Niveau | % werk, direct na uitstroom | % werk, 1 jaar na uitstroom | % uitkering, direct na uitstroom | % uitkering, 1 jaar na uitstroom |
---|---|---|---|---|
Totaal | 87 | 89 | 4 | 10 |
Entreeopleiding | 65 | 63 | 20 | 33 |
Niveau 2 | 79 | 81 | 7 | 14 |
Niveau 3 | 89 | 91 | 3 | 8 |
Niveau 4 | 89 | 92 | 2 | 8 |
Een jaar nadat ze in 2019 met een diploma uitstroomden uit het bol mbo (in oktober 2020) hadden meer schoolverlaters werk dan direct na uitstroom (oktober 2019); het verschil bedraagt 2%-punt. Voor bijna alle niveaus geldt dat meer uitstromers werk hadden 1 jaar na uitstroom. Alleen bij gediplomeerden uit de entreeopleiding waren dit er minder. Uitstromers uit alle niveaus hadden 1 jaar na uitstroom vaker een uitkering vergeleken met direct na uitstroom. Bij uitstromers uit de entreeopleiding is het aandeel met een uitkering van 20% direct na uitstroom opgelopen tot 33% 1 jaar na uitstroom.
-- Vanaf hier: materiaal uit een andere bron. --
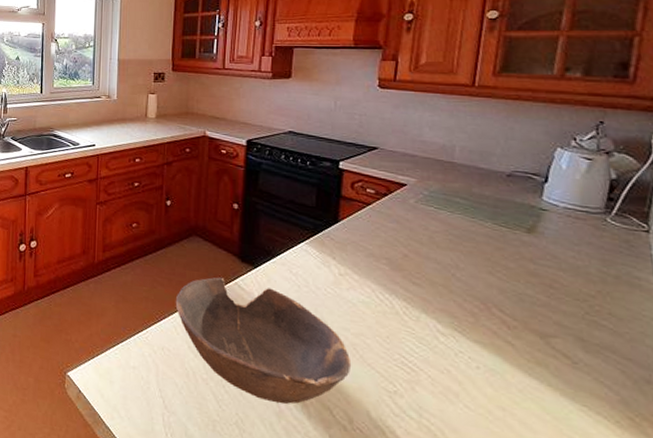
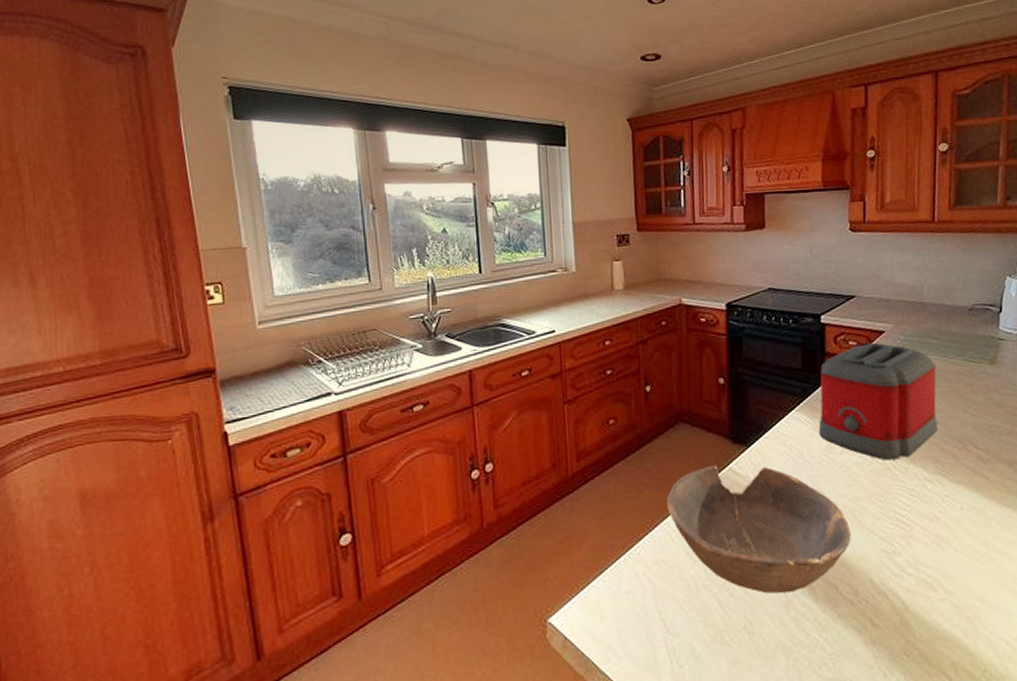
toaster: none [327,193,462,307] -> present [818,342,938,461]

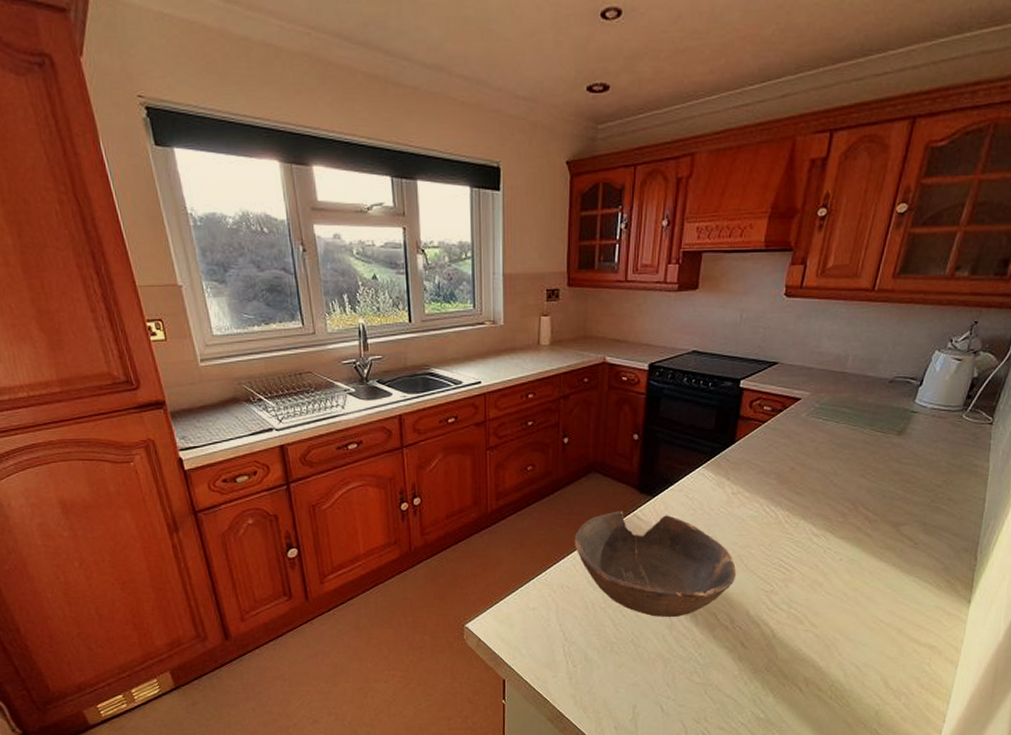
toaster: present [818,342,938,461] -> none [721,408,844,516]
Niveau | % werk, direct na uitstroom | % werk, 1 jaar na uitstroom | % uitkering, direct na uitstroom | % uitkering, 1 jaar na uitstroom |
---|---|---|---|---|
Totaal | 96 | 95 | 5 | 7 |
Entreeopleiding | 70 | 67 | 37 | 40 |
Niveau 2 | 93 | 92 | 9 | 12 |
Niveau 3 | 97 | 97 | 2 | 5 |
Niveau 4 | 98 | 98 | 2 | 4 |
Een jaar nadat ze in 2019 met een diploma uitstroomden uit het mbo (in oktober 2020) hadden iets minder uitstromers werk dan direct na uitstroom (oktober 2019); het verschil bedraagt 1%-punt. Voor de entreeopleiding en niveau 2 geldt dat minder uitstromers werk hadden 1 jaar na uitstroom vergeleken met direct na uitstroom. Voor niveau 3 en niveau 4 geldt dat het percentage uitstromers met werk 1 jaar na uitstroom gelijk is aan dat van direct na uitstroom. Voor alle niveaus geldt dat het aandeel met een uitkering 1 jaar na uitstroom hoger ligt in vergelijking met direct na uitstroom.